[Start of Attachment]

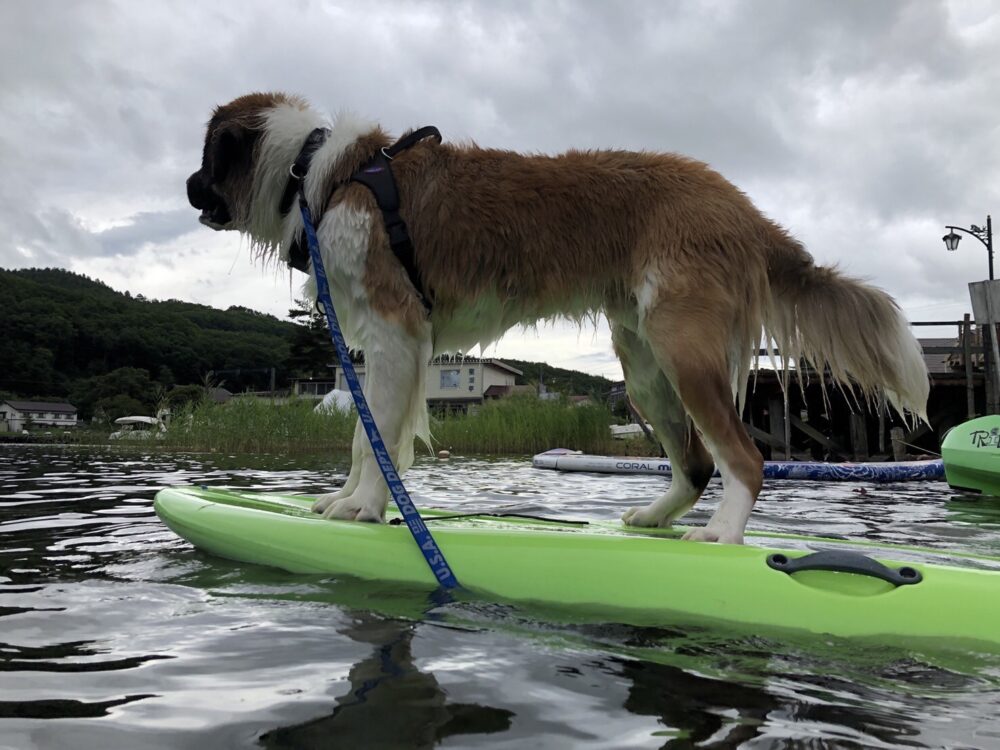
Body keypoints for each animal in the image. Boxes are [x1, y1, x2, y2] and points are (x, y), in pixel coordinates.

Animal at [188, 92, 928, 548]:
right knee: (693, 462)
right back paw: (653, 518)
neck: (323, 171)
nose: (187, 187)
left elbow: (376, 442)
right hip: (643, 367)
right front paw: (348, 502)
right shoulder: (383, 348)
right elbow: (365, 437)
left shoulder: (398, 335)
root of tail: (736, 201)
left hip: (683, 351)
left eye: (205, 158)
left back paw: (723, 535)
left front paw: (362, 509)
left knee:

[End of Attachment]

## WORK ITEM
Set down exactly, and only, the lines from the one containing "nose: (187, 187)" through the final line of the entries above.

## ANSWER TO THE PROBLEM
nose: (187, 187)
left elbow: (376, 442)
right hip: (643, 367)
right front paw: (348, 502)
right shoulder: (383, 348)
right elbow: (365, 437)
left shoulder: (398, 335)
root of tail: (736, 201)
left hip: (683, 351)
left eye: (205, 158)
left back paw: (723, 535)
left front paw: (362, 509)
left knee:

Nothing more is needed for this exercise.